§ WORK REQUEST
What lines in the entries hold the string "dans"? List them.
[[ EXERCISE DATA, beginning ]]
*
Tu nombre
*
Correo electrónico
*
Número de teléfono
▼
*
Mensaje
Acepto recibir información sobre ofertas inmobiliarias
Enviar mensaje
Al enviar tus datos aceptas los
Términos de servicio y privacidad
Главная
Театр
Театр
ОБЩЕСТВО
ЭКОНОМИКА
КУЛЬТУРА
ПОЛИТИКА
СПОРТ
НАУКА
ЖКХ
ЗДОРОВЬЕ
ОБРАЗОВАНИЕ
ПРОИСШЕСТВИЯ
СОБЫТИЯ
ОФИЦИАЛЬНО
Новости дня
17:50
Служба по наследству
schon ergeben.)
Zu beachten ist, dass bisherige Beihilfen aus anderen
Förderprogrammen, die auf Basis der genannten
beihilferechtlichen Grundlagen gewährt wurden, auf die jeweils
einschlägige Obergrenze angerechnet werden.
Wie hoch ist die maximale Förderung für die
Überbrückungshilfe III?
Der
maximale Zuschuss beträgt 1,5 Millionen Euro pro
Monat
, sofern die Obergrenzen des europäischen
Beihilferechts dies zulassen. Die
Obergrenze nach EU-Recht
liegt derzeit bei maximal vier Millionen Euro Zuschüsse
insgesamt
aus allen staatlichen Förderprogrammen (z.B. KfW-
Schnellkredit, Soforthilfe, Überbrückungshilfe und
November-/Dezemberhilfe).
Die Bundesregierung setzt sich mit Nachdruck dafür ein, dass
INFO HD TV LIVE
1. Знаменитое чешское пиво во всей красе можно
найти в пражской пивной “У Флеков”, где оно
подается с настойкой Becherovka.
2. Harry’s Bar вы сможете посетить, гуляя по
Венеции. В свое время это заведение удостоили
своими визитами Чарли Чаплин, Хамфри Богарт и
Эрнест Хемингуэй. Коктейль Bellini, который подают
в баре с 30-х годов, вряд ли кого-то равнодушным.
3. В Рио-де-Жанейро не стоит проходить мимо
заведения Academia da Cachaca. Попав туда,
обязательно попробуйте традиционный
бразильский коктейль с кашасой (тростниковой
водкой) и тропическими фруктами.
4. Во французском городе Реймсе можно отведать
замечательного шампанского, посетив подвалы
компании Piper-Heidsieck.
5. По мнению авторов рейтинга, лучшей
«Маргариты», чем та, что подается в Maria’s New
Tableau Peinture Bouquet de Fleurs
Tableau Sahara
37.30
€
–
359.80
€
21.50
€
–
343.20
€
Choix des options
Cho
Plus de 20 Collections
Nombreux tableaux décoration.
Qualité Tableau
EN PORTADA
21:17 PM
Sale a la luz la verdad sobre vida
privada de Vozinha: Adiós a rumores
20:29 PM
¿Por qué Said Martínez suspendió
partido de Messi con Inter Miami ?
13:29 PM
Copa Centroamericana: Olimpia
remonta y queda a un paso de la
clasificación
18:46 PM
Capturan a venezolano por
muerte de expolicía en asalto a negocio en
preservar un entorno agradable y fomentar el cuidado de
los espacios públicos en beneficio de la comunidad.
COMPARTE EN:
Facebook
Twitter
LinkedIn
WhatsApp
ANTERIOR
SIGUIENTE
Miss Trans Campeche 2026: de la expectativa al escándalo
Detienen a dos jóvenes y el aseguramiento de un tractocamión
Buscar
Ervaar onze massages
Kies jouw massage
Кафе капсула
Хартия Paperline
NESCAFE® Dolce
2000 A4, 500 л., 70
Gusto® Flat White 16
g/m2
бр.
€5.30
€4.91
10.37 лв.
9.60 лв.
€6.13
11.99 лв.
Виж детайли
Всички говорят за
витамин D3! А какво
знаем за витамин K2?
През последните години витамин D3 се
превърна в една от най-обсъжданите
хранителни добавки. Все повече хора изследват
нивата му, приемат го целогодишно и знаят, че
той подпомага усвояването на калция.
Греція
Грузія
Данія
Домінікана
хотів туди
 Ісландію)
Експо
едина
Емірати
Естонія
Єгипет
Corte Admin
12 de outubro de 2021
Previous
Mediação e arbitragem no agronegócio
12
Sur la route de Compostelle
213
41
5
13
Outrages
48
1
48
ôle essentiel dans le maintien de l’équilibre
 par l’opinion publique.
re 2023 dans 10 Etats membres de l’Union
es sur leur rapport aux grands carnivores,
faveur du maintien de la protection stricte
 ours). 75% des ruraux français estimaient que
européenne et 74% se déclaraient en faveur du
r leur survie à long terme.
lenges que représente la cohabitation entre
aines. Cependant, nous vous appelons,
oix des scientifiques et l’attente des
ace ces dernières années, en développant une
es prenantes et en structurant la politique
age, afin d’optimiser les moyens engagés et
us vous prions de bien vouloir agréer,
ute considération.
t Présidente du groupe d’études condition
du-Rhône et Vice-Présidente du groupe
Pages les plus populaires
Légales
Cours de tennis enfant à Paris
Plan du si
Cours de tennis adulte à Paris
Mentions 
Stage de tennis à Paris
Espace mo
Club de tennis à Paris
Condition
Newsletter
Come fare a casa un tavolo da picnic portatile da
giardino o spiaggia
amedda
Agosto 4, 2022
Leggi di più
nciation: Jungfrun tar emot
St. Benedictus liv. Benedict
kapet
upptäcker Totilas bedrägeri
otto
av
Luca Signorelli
[[ EXERCISE DATA, end ]]
§ EXERCISE RESULT
ôle essentiel dans le maintien de l’équilibre
re 2023 dans 10 Etats membres de l’Union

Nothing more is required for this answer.